Your job is to transcribe all the records that follow, excluding any pictures.

[Recorded data]
---
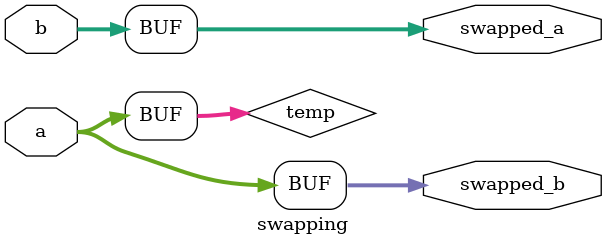
<source format=v>
module swapping(
  input [10:0] a ,b,
  output reg[10:0] swapped_a,swapped_b);
  reg [10:0]temp;
  
  always @(*) begin
    temp=a;
    swapped_a = b;
    swapped_b = temp;
  end
endmodule

</source>
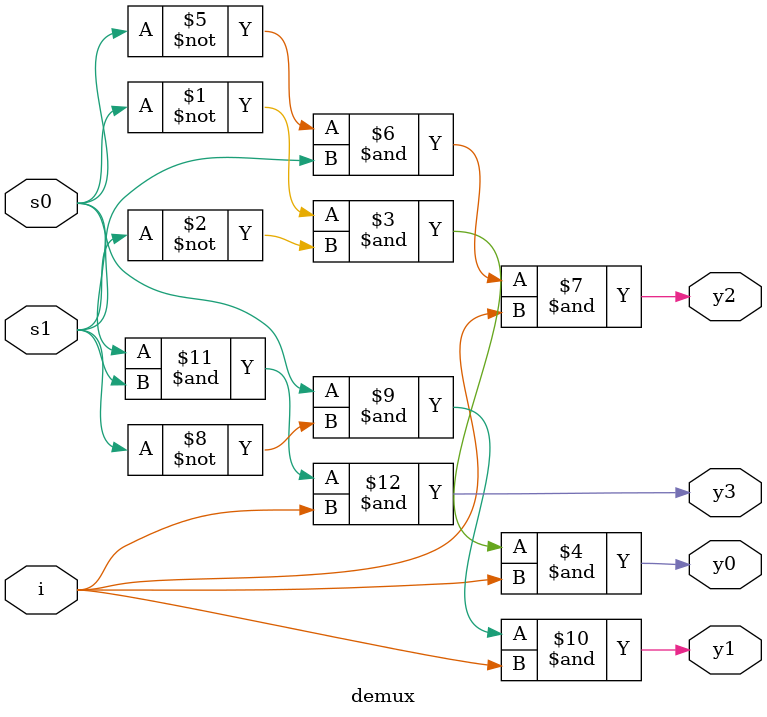
<source format=v>
`timescale 1ns / 1ps
module demux(
    input i,
    input s1,
    input s0,
    output y3,
    output y2,
    output y1,
    output y0
    );
  assign y0 = ((~s0) & (~s1) & i);
  assign y2 = ((~s0) &   s1  & i);
  assign y1 = (  s0  & (~s1) & i);
  assign y3 = (  s0  &   s1  & i);

endmodule

</source>
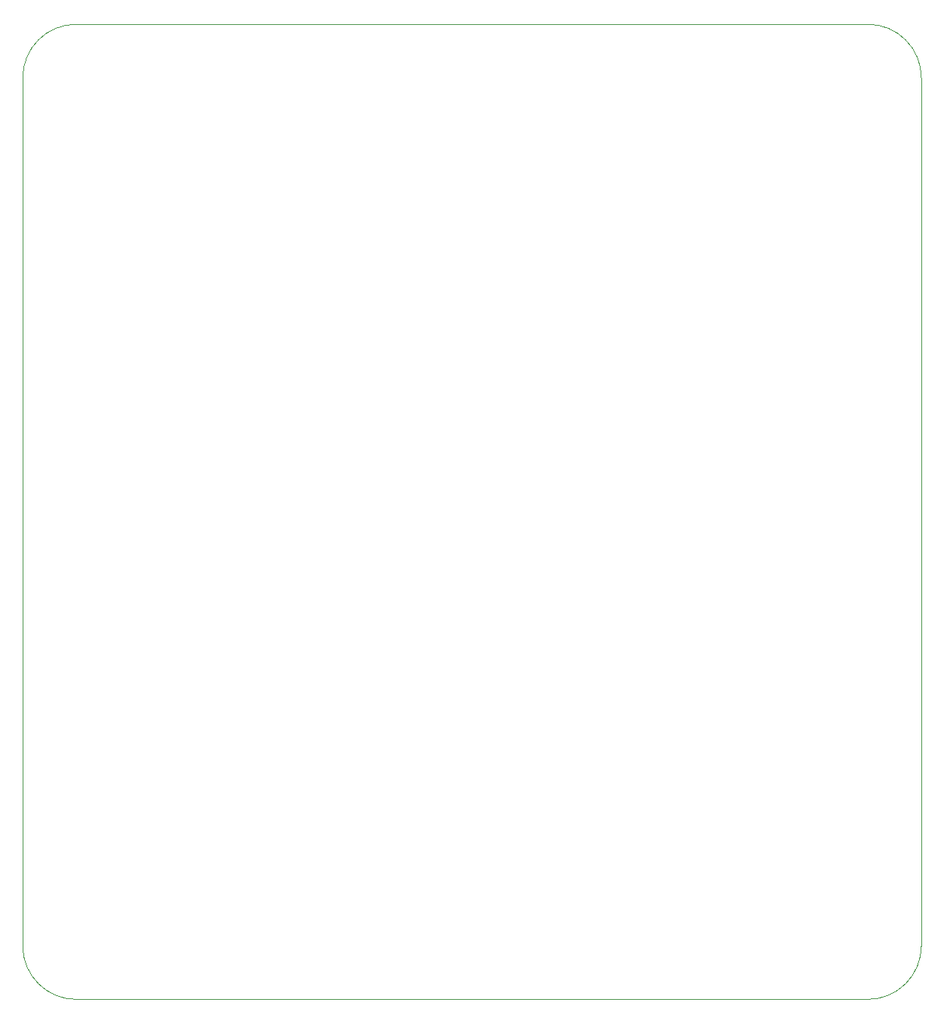
<source format=gbr>
G04 #@! TF.GenerationSoftware,KiCad,Pcbnew,(5.1.5)-3*
G04 #@! TF.CreationDate,2020-10-29T12:26:40+11:00*
G04 #@! TF.ProjectId,MotorControlsV2,4d6f746f-7243-46f6-9e74-726f6c735632,rev?*
G04 #@! TF.SameCoordinates,Original*
G04 #@! TF.FileFunction,Profile,NP*
%FSLAX46Y46*%
G04 Gerber Fmt 4.6, Leading zero omitted, Abs format (unit mm)*
G04 Created by KiCad (PCBNEW (5.1.5)-3) date 2020-10-29 12:26:40*
%MOMM*%
%LPD*%
G04 APERTURE LIST*
%ADD10C,0.050000*%
G04 APERTURE END LIST*
D10*
X97000000Y-147750000D02*
G75*
G02X91000000Y-141750000I0J6000000D01*
G01*
X91000000Y-44500000D02*
X91000000Y-141750000D01*
X91000000Y-44500000D02*
G75*
G02X97000000Y-38500000I6000000J0D01*
G01*
X185750000Y-38500000D02*
X97000000Y-38500000D01*
X185750000Y-38500000D02*
G75*
G02X191750000Y-44500000I0J-6000000D01*
G01*
X185750000Y-147750000D02*
X97000000Y-147750000D01*
X191750000Y-141750000D02*
X191750000Y-44500000D01*
X191750000Y-141750000D02*
G75*
G02X185750000Y-147750000I-6000000J0D01*
G01*
M02*

</source>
---
▶ [Expected answer]
<source format=v>
module swapping(
  input [10:0] a ,b,
  output reg[10:0] swapped_a,swapped_b);
  reg [10:0]temp;
  
  always @(*) begin
    temp=a;
    swapped_a = b;
    swapped_b = temp;
  end
endmodule

</source>
<source format=v>
`timescale 1ns / 1ps
module demux(
    input i,
    input s1,
    input s0,
    output y3,
    output y2,
    output y1,
    output y0
    );
  assign y0 = ((~s0) & (~s1) & i);
  assign y2 = ((~s0) &   s1  & i);
  assign y1 = (  s0  & (~s1) & i);
  assign y3 = (  s0  &   s1  & i);

endmodule

</source>
<source format=gbr>
G04 #@! TF.GenerationSoftware,KiCad,Pcbnew,(5.1.5)-3*
G04 #@! TF.CreationDate,2020-10-29T12:26:40+11:00*
G04 #@! TF.ProjectId,MotorControlsV2,4d6f746f-7243-46f6-9e74-726f6c735632,rev?*
G04 #@! TF.SameCoordinates,Original*
G04 #@! TF.FileFunction,Profile,NP*
%FSLAX46Y46*%
G04 Gerber Fmt 4.6, Leading zero omitted, Abs format (unit mm)*
G04 Created by KiCad (PCBNEW (5.1.5)-3) date 2020-10-29 12:26:40*
%MOMM*%
%LPD*%
G04 APERTURE LIST*
%ADD10C,0.050000*%
G04 APERTURE END LIST*
D10*
X97000000Y-147750000D02*
G75*
G02X91000000Y-141750000I0J6000000D01*
G01*
X91000000Y-44500000D02*
X91000000Y-141750000D01*
X91000000Y-44500000D02*
G75*
G02X97000000Y-38500000I6000000J0D01*
G01*
X185750000Y-38500000D02*
X97000000Y-38500000D01*
X185750000Y-38500000D02*
G75*
G02X191750000Y-44500000I0J-6000000D01*
G01*
X185750000Y-147750000D02*
X97000000Y-147750000D01*
X191750000Y-141750000D02*
X191750000Y-44500000D01*
X191750000Y-141750000D02*
G75*
G02X185750000Y-147750000I-6000000J0D01*
G01*
M02*

</source>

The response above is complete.